## WORK TASK
Return the following from the records below: each line, word for word, starting with the line that contains "129.5146 108.57105 180))" and going on through the line that contains "(at 150.241 150.98905))", with nothing outside that range.

## Electronic design automation data

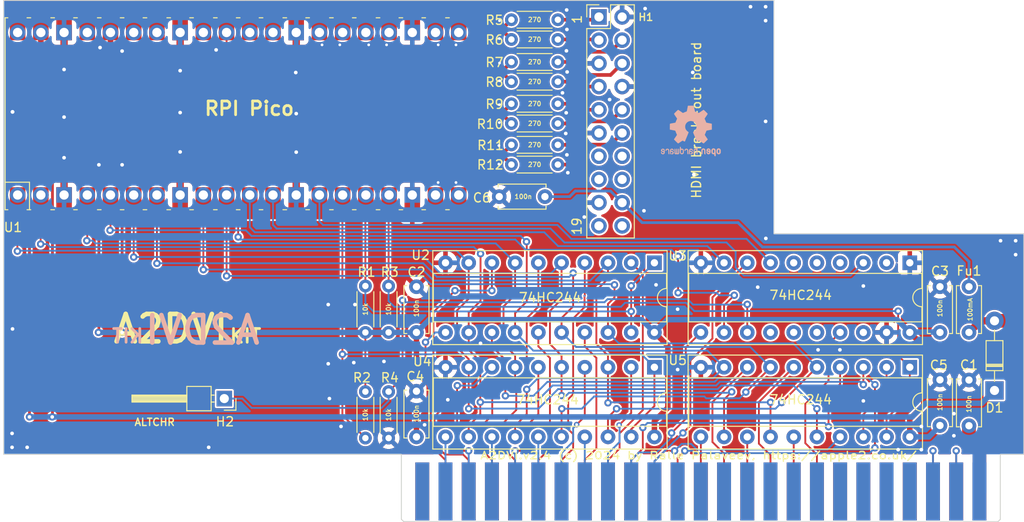
<source format=kicad_pcb>
(kicad_pcb
	(version 20240108)
	(generator "pcbnew")
	(generator_version "8.0")
	(general
		(thickness 1.6)
		(legacy_teardrops no)
	)
	(paper "A4")
	(title_block
		(title "A2DVI.v2.4")
	)
	(layers
		(0 "F.Cu" signal)
		(31 "B.Cu" signal)
		(32 "B.Adhes" user "B.Adhesive")
		(33 "F.Adhes" user "F.Adhesive")
		(34 "B.Paste" user)
		(35 "F.Paste" user)
		(36 "B.SilkS" user "B.Silkscreen")
		(37 "F.SilkS" user "F.Silkscreen")
		(38 "B.Mask" user)
		(39 "F.Mask" user)
		(40 "Dwgs.User" user "User.Drawings")
		(41 "Cmts.User" user "User.Comments")
		(42 "Eco1.User" user "User.Eco1")
		(43 "Eco2.User" user "User.Eco2")
		(44 "Edge.Cuts" user)
		(45 "Margin" user)
		(46 "B.CrtYd" user "B.Courtyard")
		(47 "F.CrtYd" user "F.Courtyard")
		(48 "B.Fab" user)
		(49 "F.Fab" user)
		(50 "User.1" user)
		(51 "User.2" user)
		(52 "User.3" user)
		(53 "User.4" user)
		(54 "User.5" user)
		(55 "User.6" user)
		(56 "User.7" user)
		(57 "User.8" user)
		(58 "User.9" user)
	)
	(setup
		(pad_to_mask_clearance 0)
		(allow_soldermask_bridges_in_footprints no)
		(grid_origin 128.143 114.03205)
		(pcbplotparams
			(layerselection 0x00010fc_ffffffff)
			(plot_on_all_layers_selection 0x0000000_00000000)
			(disableapertmacros no)
			(usegerberextensions yes)
			(usegerberattributes no)
			(usegerberadvancedattributes no)
			(creategerberjobfile no)
			(dashed_line_dash_ratio 12.000000)
			(dashed_line_gap_ratio 3.000000)
			(svgprecision 6)
			(plotframeref no)
			(viasonmask no)
			(mode 1)
			(useauxorigin no)
			(hpglpennumber 1)
			(hpglpenspeed 20)
			(hpglpendiameter 15.000000)
			(pdf_front_fp_property_popups yes)
			(pdf_back_fp_property_popups yes)
			(dxfpolygonmode yes)
			(dxfimperialunits yes)
			(dxfusepcbnewfont yes)
			(psnegative no)
			(psa4output no)
			(plotreference yes)
			(plotvalue yes)
			(plotfptext yes)
			(plotinvisibletext no)
			(sketchpadsonfab no)
			(subtractmaskfromsilk yes)
			(outputformat 1)
			(mirror no)
			(drillshape 0)
			(scaleselection 1)
			(outputdirectory "A2DVI.v2.4-gerbers")
		)
	)
	(net 0 "")
	(net 1 "GND")
	(net 2 "3.3V")
	(net 3 "VSYS")
	(net 4 "5V")
	(net 5 "PHI0")
	(net 6 "RW")
	(net 7 "DevSel")
	(net 8 "D0")
	(net 9 "D1")
	(net 10 "D2")
	(net 11 "D3")
	(net 12 "D4")
	(net 13 "D5")
	(net 14 "D6")
	(net 15 "D7")
	(net 16 "A8")
	(net 17 "A9")
	(net 18 "A15")
	(net 19 "A14")
	(net 20 "A10")
	(net 21 "A11")
	(net 22 "A12")
	(net 23 "A13")
	(net 24 "A0")
	(net 25 "A1")
	(net 26 "A2")
	(net 27 "A3")
	(net 28 "A4")
	(net 29 "A5")
	(net 30 "A6")
	(net 31 "A7")
	(net 32 "DATAOE")
	(net 33 "LSBOE")
	(net 34 "MSBOE")
	(net 35 "L-PHI0")
	(net 36 "L-RW")
	(net 37 "D2_N")
	(net 38 "D2_P")
	(net 39 "D1_P")
	(net 40 "D1_N")
	(net 41 "D0_P")
	(net 42 "D0_N")
	(net 43 "CK_P")
	(net 44 "CK_N")
	(net 45 "SYNC")
	(net 46 "L-DevSel")
	(net 47 "AD0")
	(net 48 "AD1")
	(net 49 "AD2")
	(net 50 "AD3")
	(net 51 "AD4")
	(net 52 "AD5")
	(net 53 "AD6")
	(net 54 "AD7")
	(net 55 "IOSel")
	(net 56 "AltChr")
	(net 57 "5Vout")
	(net 58 "L-AltChr")
	(footprint "Package_DIP:DIP-20_W7.62mm_Socket" (layer "F.Cu") (at 140.081 125.97005 -90))
	(footprint (layer "F.Cu") (at 119.761 150.98905))
	(footprint (layer "F.Cu") (at 132.461 150.98905))
	(footprint (layer "F.Cu") (at 135.001 150.98905))
	(footprint (layer "F.Cu") (at 145.161 150.98905))
	(footprint (layer "F.Cu") (at 140.081 150.98905))
	(footprint "Resistor_THT:R_Axial_DIN0204_L3.6mm_D1.6mm_P5.08mm_Horizontal" (layer "F.Cu") (at 129.5146 106.15805 180))
	(footprint (layer "F.Cu") (at 129.921 150.98905))
	(footprint "Resistor_THT:R_Axial_DIN0204_L3.6mm_D1.6mm_P5.08mm_Horizontal" (layer "F.Cu") (at 110.998 145.14705 90))
	(footprint "Resistor_THT:R_Axial_DIN0204_L3.6mm_D1.6mm_P5.08mm_Horizontal" (layer "F.Cu") (at 129.5146 113.06685 180))
	(footprint "RaspberryPI PicoW:RPi_PicoW_SMD_TH" (layer "F.Cu") (at 94.53955 109.66325 90))
	(footprint "Capacitor_THT:C_Disc_D5.0mm_W2.5mm_P5.00mm" (layer "F.Cu") (at 171.323 143.77545 90))
	(footprint (layer "F.Cu") (at 168.021 150.98905))
	(footprint "Capacitor_THT:C_Disc_D5.0mm_W2.5mm_P5.00mm" (layer "F.Cu") (at 174.498 138.79705 -90))
	(footprint "Capacitor_THT:C_Disc_D5.0mm_W2.5mm_P5.00mm" (layer "F.Cu") (at 171.323 133.59005 90))
	(footprint (layer "F.Cu") (at 155.321 150.98905))
	(footprint "Package_DIP:DIP-20_W7.62mm_Socket" (layer "F.Cu") (at 168.021 137.40005 -90))
	(footprint (layer "F.Cu") (at 114.681 150.98905))
	(footprint (layer "F.Cu") (at 175.641 150.98905))
	(footprint (layer "F.Cu") (at 132.461 150.98905))
	(footprint (layer "F.Cu") (at 152.781 150.98905))
	(footprint (layer "F.Cu") (at 137.541 150.98905))
	(footprint (layer "F.Cu") (at 168.021 150.98905))
	(footprint (layer "F.Cu") (at 165.481 150.98905))
	(footprint "Resistor_THT:R_Axial_DIN0204_L3.6mm_D1.6mm_P5.08mm_Horizontal" (layer "F.Cu") (at 129.5146 103.99905 180))
	(footprint (layer "F.Cu") (at 157.861 150.98905))
	(footprint "Resistor_THT:R_Axial_DIN0204_L3.6mm_D1.6mm_P5.08mm_Horizontal" (layer "F.Cu") (at 129.5146 115.22585 180))
	(footprint (layer "F.Cu") (at 119.761 150.98905))
	(footprint (layer "F.Cu") (at 147.701 150.98905))
	(footprint (layer "F.Cu") (at 173.101 150.98905))
	(footprint "Capacitor_THT:C_Disc_D5.0mm_W2.5mm_P5.00mm" (layer "F.Cu") (at 123.103 118.73105))
	(footprint (layer "F.Cu") (at 147.701 150.98905))
	(footprint (layer "F.Cu") (at 129.921 150.98905))
	(footprint "Connector_PinHeader_2.54mm:PinHeader_2x10_P2.54mm_Vertical" (layer "F.Cu") (at 134.0104 99.07145))
	(footprint (layer "F.Cu") (at 142.621 150.98905))
	(footprint (layer "F.Cu") (at 122.301 150.98905))
	(footprint (layer "F.Cu") (at 117.221 150.98905))
	(footprint "Resistor_THT:R_Axial_DIN0204_L3.6mm_D1.6mm_P5.08mm_Horizontal" (layer "F.Cu") (at 129.5146 110.73005 180))
	(footprint "Resistor_THT:R_Axial_DIN0204_L3.6mm_D1.6mm_P5.08mm_Horizontal" (layer "F.Cu") (at 129.5146 99.37625 180))
	(footprint (layer "F.Cu") (at 165.481 150.98905))
	(footprint (layer "F.Cu") (at 162.941 150.98905))
	(footprint (layer "F.Cu") (at 124.841 150.98905))
	(footprint "Resistor_THT:R_Axial_DIN0204_L3.6mm_D1.6mm_P5.08mm_Horizontal" (layer "F.Cu") (at 108.458 128.51005 -90))
	(footprint (layer "F.Cu") (at 173.101 150.98905))
	(footprint "Diode_THT:D_DO-34_SOD68_P7.62mm_Horizontal" (layer "F.Cu") (at 177.292 139.94005 90))
	(footprint "Capacitor_THT:C_Disc_D5.0mm_W2.5mm_P5.00mm" (layer "F.Cu") (at 114.046 133.59005 90))
	(footprint "Package_DIP:DIP-20_W7.62mm_Socket" (layer "F.Cu") (at 140.081 137.40005 -90))
	(footprint (layer "F.Cu") (at 122.301 150.98905))
	(footprint (layer "F.Cu") (at 127.381 150.98905))
	(footprint (layer "F.Cu") (at 160.401 150.98905))
	(footprint "Resistor_THT:R_Axial_DIN0204_L3.6mm_D1.6mm_P5.08mm_Horizontal" (layer "F.Cu") (at 129.5146 108.57105 180))
	(footprint (layer "F.Cu") (at 150.241 150.98905))
	(footprint "Resistor_THT:R_Axial_DIN0204_L3.6mm_D1.6mm_P5.08mm_Horizontal" (layer "F.Cu") (at 108.458 145.14705 90))
	(footprint (layer "F.Cu") (at 137.541 150.98905))
	(footprint (layer "F.Cu") (at 127.381 150.98905))
	(footprint (layer "F.Cu") (at 142.621 150.98905))
	(footprint ""
		(layer "F.Cu")
		(uuid "b19699ff-5e70-401c-8462-e4b31a5402f7")
		(at 140.081 150.98905)
		(property "Reference" ""
			(at 0 0 0)
			(layer "F.SilkS")
			(uuid "c4
... [755189 chars truncated]
</source>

## EXERCISE RESULT
	(footprint "Resistor_THT:R_Axial_DIN0204_L3.6mm_D1.6mm_P5.08mm_Horizontal" (layer "F.Cu") (at 129.5146 108.57105 180))
	(footprint (layer "F.Cu") (at 150.241 150.98905))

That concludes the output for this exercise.